Stored data
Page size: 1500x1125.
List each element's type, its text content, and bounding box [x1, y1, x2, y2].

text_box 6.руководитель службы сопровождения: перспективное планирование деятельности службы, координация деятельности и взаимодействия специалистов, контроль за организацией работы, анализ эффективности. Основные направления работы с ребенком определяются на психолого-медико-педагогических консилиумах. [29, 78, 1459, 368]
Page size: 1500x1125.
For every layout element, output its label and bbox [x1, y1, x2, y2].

__What is needed__: Restate the entries above, keeping every word intact.

__Answer to the problem__:
Page size: 1500x1125.
List each element's type, its text content, and bounding box [x1, y1, x2, y2].

text_box 6.руководитель службы сопровождения: перспективное планирование деятельности службы, координация деятельности и взаимодействия специалистов, контроль за организацией работы, анализ эффективности. Основные направления работы с ребенком определяются на психолого-медико-педагогических консилиумах. [29, 78, 1459, 368]
Page size: 1500x1125.
For every layout element, output its label and bbox [x1, y1, x2, y2].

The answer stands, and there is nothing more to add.